[Information]

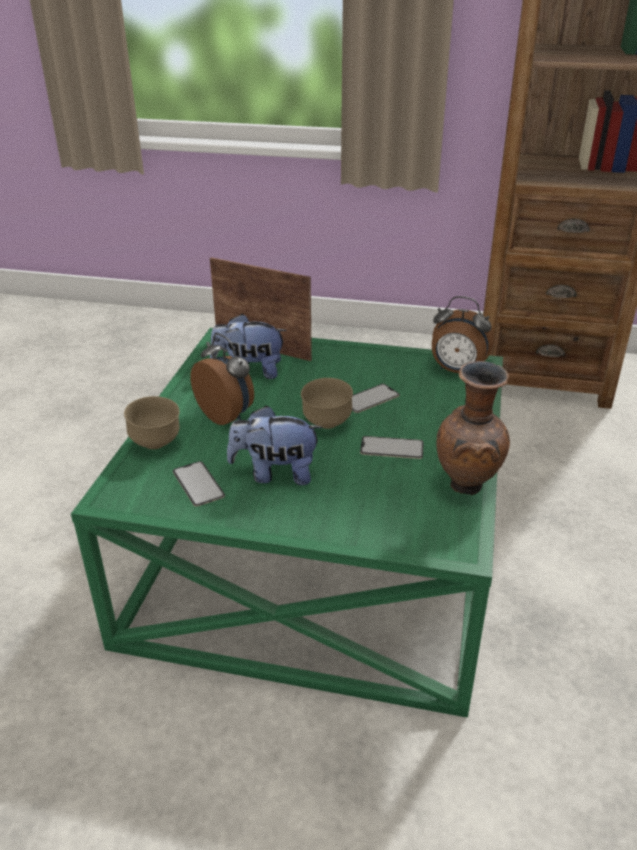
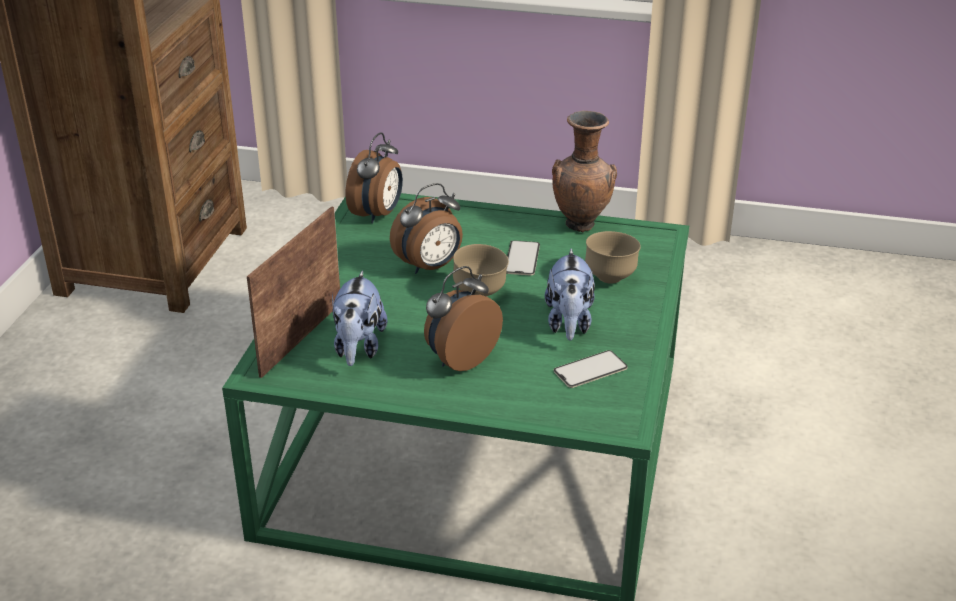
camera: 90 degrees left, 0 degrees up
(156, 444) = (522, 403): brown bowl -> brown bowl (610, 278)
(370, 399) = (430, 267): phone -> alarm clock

[/Information]
[Information]

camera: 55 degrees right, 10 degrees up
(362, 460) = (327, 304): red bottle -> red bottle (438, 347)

[/Information]

Using the data above, transcribe the lines that run from the line with "camera: 55 degrees right, 10 degrees up" to the line with "(362, 460) = (327, 304): red", both ends kept, and output nothing else.

camera: 55 degrees right, 10 degrees up
(362, 460) = (327, 304): red bottle -> red bottle (438, 347)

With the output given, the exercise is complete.